▶ _Task item_
Any images in the records should be skipped; transcribe the rest exactly.
=== Begin Enclosure ===
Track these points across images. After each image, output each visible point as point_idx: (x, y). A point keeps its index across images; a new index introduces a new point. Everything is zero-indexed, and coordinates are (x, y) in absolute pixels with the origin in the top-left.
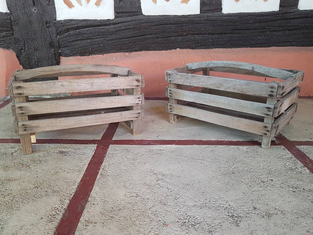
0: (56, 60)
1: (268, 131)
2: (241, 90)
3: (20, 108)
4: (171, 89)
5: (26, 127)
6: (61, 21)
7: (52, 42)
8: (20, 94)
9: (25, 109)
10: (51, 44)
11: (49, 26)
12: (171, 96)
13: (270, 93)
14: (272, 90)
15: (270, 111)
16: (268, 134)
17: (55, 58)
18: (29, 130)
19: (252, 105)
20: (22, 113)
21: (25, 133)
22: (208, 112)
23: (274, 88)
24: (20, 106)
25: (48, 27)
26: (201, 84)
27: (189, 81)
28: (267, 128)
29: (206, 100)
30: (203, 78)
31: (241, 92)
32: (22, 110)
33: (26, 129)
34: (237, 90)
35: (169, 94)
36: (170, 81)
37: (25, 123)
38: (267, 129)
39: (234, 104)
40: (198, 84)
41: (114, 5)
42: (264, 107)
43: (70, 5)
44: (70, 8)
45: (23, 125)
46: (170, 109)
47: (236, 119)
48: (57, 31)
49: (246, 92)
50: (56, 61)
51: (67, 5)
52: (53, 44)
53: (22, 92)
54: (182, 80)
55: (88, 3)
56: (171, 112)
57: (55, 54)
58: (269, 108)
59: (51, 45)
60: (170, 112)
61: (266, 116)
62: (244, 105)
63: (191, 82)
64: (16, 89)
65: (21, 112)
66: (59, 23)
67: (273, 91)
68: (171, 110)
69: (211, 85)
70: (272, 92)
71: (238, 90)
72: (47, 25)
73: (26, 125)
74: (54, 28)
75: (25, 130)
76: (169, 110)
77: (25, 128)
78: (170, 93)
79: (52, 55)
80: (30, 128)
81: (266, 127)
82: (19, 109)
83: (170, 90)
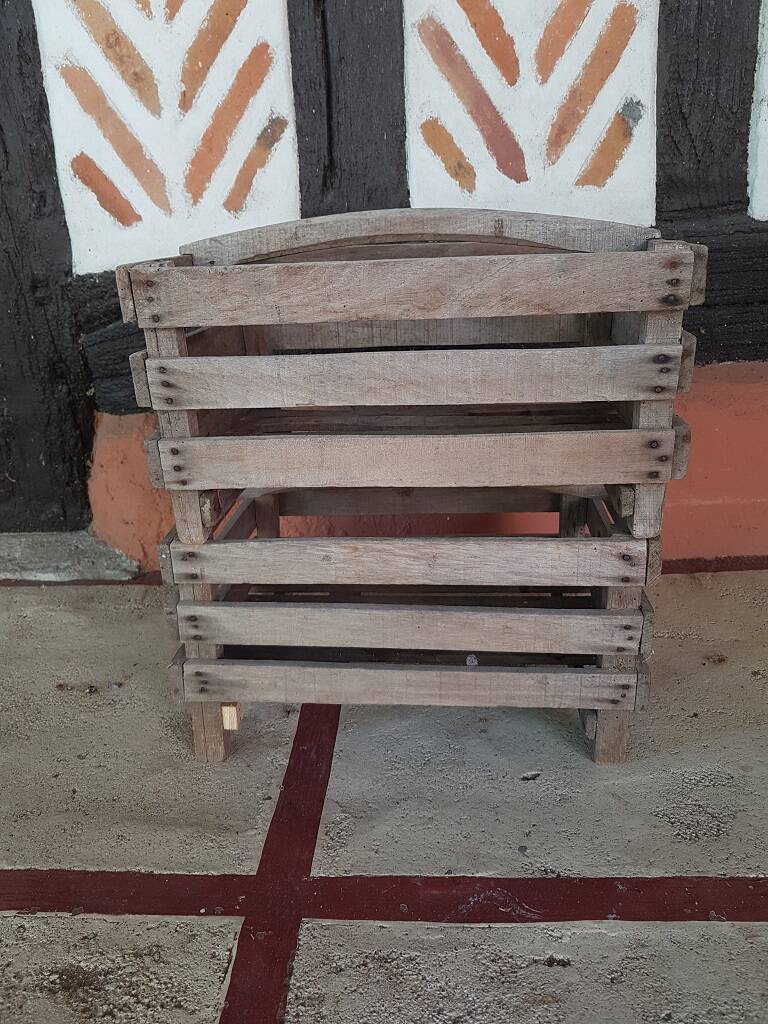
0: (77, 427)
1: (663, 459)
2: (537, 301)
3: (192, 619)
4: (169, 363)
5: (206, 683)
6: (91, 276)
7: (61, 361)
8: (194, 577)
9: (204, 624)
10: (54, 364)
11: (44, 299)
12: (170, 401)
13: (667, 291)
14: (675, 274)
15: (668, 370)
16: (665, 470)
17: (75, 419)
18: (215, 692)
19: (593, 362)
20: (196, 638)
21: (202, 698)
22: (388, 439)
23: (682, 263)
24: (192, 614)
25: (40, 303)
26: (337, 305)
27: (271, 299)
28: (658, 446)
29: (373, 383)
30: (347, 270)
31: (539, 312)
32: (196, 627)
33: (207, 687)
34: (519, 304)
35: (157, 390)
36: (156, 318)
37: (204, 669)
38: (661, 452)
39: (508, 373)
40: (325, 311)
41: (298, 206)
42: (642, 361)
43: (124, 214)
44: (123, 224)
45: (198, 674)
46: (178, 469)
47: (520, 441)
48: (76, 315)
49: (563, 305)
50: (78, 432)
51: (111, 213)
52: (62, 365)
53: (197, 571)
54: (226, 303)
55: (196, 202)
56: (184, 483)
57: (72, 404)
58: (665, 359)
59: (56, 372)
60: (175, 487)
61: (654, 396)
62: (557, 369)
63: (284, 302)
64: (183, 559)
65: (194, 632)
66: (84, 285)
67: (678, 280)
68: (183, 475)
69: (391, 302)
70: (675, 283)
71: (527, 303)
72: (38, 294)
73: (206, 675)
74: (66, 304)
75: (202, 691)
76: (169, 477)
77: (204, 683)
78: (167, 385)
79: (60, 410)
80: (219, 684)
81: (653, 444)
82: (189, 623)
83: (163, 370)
=== End Enclosure ===
▶ _Answer area_
Track these points across images. After each image, output each visible point as point_idx: (x, y). A point keeps its index across images; a new index introduces a new point. Everything is zero-indexed, and coordinates are (x, y) in absolute pixels with the origin in the top-left.
0: (56, 60)
1: (268, 131)
2: (241, 90)
3: (20, 108)
4: (171, 89)
5: (26, 127)
6: (61, 21)
7: (52, 42)
8: (20, 94)
9: (25, 109)
10: (51, 44)
11: (49, 26)
12: (171, 96)
13: (270, 93)
14: (272, 90)
15: (270, 111)
16: (268, 134)
17: (55, 58)
18: (29, 130)
19: (252, 105)
20: (22, 113)
21: (25, 133)
22: (208, 112)
23: (274, 88)
24: (20, 106)
25: (48, 27)
26: (201, 84)
27: (189, 81)
28: (267, 128)
29: (206, 100)
30: (203, 78)
31: (241, 92)
32: (22, 110)
33: (26, 129)
34: (237, 90)
35: (169, 94)
36: (170, 81)
37: (25, 123)
38: (267, 129)
39: (234, 104)
40: (198, 84)
41: (114, 5)
42: (264, 107)
43: (70, 5)
44: (70, 8)
45: (23, 125)
46: (170, 109)
47: (236, 119)
48: (57, 31)
49: (246, 92)
50: (56, 61)
51: (67, 5)
52: (53, 44)
53: (22, 92)
54: (182, 80)
55: (88, 3)
56: (171, 112)
57: (55, 54)
58: (269, 108)
59: (51, 45)
60: (170, 112)
61: (266, 116)
62: (244, 105)
63: (191, 82)
64: (16, 89)
65: (21, 112)
66: (59, 23)
67: (273, 91)
68: (171, 110)
69: (211, 85)
70: (272, 92)
71: (238, 90)
72: (47, 25)
73: (26, 125)
74: (54, 28)
75: (25, 130)
76: (169, 110)
77: (25, 128)
78: (170, 93)
79: (52, 55)
80: (30, 128)
81: (266, 127)
82: (19, 109)
83: (170, 90)
0: (77, 427)
1: (663, 459)
2: (537, 301)
3: (192, 619)
4: (169, 363)
5: (206, 683)
6: (91, 276)
7: (61, 361)
8: (194, 577)
9: (204, 624)
10: (54, 364)
11: (44, 299)
12: (170, 401)
13: (667, 291)
14: (675, 274)
15: (668, 370)
16: (665, 470)
17: (75, 419)
18: (215, 692)
19: (593, 362)
20: (196, 638)
21: (202, 698)
22: (388, 439)
23: (682, 263)
24: (192, 614)
25: (40, 303)
26: (337, 305)
27: (271, 299)
28: (658, 446)
29: (373, 383)
30: (347, 270)
31: (539, 312)
32: (196, 627)
33: (207, 687)
34: (519, 304)
35: (157, 390)
36: (156, 318)
37: (204, 669)
38: (661, 452)
39: (508, 373)
40: (325, 311)
41: (298, 206)
42: (642, 361)
43: (124, 214)
44: (123, 224)
45: (198, 674)
46: (178, 469)
47: (520, 441)
48: (76, 315)
49: (563, 305)
50: (78, 432)
51: (111, 213)
52: (62, 365)
53: (197, 571)
54: (226, 303)
55: (196, 202)
56: (184, 483)
57: (72, 404)
58: (665, 359)
59: (56, 372)
60: (175, 487)
61: (654, 396)
62: (557, 369)
63: (284, 302)
64: (183, 559)
65: (194, 632)
66: (84, 285)
67: (678, 280)
68: (183, 475)
69: (391, 302)
70: (675, 283)
71: (527, 303)
72: (38, 294)
73: (206, 675)
74: (66, 304)
75: (202, 691)
76: (169, 477)
77: (204, 683)
78: (167, 385)
79: (60, 410)
80: (219, 684)
81: (653, 444)
82: (189, 623)
83: (163, 370)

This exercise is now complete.